> _TEXT BLOCK_:

::::::::

ITEM 7A.  QUANTITATIVE AND QUALITATIVE DISCLOSURES ABOUT MARKET RISK.
 
The discussion below presents the sensitivity of the market value of our financial instruments to selected changes in market rates and prices. The range of changes reflects our view of changes that are reasonably possible over a one-year period.
 
We manage our commodity price risk for our non-trading, long-term coal contract portfolio through the use of long-term coal supply agreements, and to a limited extent, through the use of derivative instruments. At current production levels, we have expected uncommitted volumes of 5 million to 8 million tons in 2010, with an additional 13 million tons committed but not yet priced. In 2011, we have expected uncommitted volumes of 70 million to 80 million tons, with an additional 20 million tons committed but not yet priced. In 2012, we have expected uncommitted volumes of 100 million to 110 million tons, with an additional 20 million tons committed but not yet priced.
 
We are exposed to commodity price risk in our coal trading activities, which represents the potential future loss that could be caused by an adverse change in the market value of coal. Our coal trading portfolio included forward, swap and put and call option contracts at December 31, 2009. With respect to our coal trading portfolio at December 31, 2009, the potential for loss of future earnings resulting from changing coal prices was insignificant. The timing of the estimated future realization of the value of the trading portfolio is 62% in 2010 and 38% in 2011.
 
We monitor and manage market price risk for our trading activities with a variety of tools, including Value at Risk (VaR), position limits, escalating management alerts for mark to market monitoring and loss limits, scenario analysis, sensitivity analysis and review of daily changes in market dynamics. Management believes that presenting high, low, end of year and average VaR is the best available method to give investors insight into the level of commodity risk of our trading positions. Illiquid positions, such as long-dated trades that are not quoted by brokers or exchanges, are not included in VaR.

::::::::

> _GIVEN RECORDS_:

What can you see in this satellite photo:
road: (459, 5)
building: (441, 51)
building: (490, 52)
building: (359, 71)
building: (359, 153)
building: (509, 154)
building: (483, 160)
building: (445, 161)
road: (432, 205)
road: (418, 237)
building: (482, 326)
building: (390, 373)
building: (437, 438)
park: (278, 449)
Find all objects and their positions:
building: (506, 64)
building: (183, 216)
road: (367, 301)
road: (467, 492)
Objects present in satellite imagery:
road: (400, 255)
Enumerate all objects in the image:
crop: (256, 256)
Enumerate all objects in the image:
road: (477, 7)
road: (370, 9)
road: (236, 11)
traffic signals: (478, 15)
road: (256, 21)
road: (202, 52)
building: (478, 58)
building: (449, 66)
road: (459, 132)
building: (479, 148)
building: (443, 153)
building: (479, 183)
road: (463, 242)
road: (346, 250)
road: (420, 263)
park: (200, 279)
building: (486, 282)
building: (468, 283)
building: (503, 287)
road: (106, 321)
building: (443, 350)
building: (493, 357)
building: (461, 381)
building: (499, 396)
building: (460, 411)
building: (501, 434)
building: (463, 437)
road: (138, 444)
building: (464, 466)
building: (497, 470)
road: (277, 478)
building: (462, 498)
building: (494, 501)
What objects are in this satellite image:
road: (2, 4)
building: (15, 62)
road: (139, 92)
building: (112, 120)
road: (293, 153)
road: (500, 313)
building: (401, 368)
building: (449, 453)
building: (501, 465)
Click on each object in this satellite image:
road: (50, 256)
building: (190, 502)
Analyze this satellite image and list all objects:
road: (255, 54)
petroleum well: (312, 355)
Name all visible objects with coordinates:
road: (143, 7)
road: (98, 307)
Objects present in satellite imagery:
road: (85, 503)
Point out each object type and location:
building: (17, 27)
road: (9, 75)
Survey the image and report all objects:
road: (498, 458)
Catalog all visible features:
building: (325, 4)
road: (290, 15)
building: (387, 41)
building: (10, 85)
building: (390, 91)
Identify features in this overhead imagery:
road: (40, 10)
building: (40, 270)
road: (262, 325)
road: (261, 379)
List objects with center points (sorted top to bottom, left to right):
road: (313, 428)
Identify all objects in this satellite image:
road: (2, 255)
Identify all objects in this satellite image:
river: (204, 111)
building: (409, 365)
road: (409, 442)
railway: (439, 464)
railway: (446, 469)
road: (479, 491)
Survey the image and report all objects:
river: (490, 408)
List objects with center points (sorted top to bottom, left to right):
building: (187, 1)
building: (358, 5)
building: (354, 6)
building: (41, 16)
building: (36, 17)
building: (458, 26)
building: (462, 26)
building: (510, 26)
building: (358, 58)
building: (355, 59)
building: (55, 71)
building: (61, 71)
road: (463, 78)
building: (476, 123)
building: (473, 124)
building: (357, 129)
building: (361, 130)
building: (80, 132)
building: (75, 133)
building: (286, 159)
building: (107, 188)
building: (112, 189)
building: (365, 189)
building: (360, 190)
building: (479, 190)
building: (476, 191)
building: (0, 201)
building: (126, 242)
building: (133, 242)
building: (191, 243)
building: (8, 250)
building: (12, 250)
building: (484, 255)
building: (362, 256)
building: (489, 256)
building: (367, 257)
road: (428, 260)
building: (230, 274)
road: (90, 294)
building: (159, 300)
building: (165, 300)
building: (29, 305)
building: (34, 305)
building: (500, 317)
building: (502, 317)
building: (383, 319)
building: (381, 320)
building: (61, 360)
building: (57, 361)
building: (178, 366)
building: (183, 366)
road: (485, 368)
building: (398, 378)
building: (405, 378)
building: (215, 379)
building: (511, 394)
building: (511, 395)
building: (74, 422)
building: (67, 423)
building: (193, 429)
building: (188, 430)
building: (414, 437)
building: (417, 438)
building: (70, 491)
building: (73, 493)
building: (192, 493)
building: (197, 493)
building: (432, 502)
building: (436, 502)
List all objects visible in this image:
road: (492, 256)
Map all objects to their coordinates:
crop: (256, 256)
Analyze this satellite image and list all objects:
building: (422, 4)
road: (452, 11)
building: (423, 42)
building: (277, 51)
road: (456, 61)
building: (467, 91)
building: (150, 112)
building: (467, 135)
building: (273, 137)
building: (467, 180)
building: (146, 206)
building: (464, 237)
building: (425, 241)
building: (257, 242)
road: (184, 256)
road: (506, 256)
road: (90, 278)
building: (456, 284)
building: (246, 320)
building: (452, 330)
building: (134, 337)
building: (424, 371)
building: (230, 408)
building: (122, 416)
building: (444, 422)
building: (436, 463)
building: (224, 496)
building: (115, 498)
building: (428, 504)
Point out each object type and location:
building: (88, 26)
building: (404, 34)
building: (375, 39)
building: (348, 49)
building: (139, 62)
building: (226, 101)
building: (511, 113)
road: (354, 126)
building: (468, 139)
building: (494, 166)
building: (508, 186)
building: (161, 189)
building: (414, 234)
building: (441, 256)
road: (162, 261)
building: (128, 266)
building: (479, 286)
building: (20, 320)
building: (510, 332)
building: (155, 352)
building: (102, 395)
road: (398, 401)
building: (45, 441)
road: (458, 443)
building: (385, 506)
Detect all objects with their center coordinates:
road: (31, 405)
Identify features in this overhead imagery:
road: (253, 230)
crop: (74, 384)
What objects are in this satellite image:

::::::::

> _REQUIRED TASKS_:
1. According to the market risk disclosure, what volume of uncommitted coal is expected in 2011?
2. Duplicate everything in the market risk disclosure from "The discussion below" down to "a one-year period.".
The records above come from a source unrelated to the market risk disclosure.

> _PER-TASK OUTPUTS_:
1. 70 million to 80 million tons.

2.
The discussion below presents the sensitivity of the market value of our financial instruments to selected changes in market rates and prices. The range of changes reflects our view of changes that are reasonably possible over a one-year period.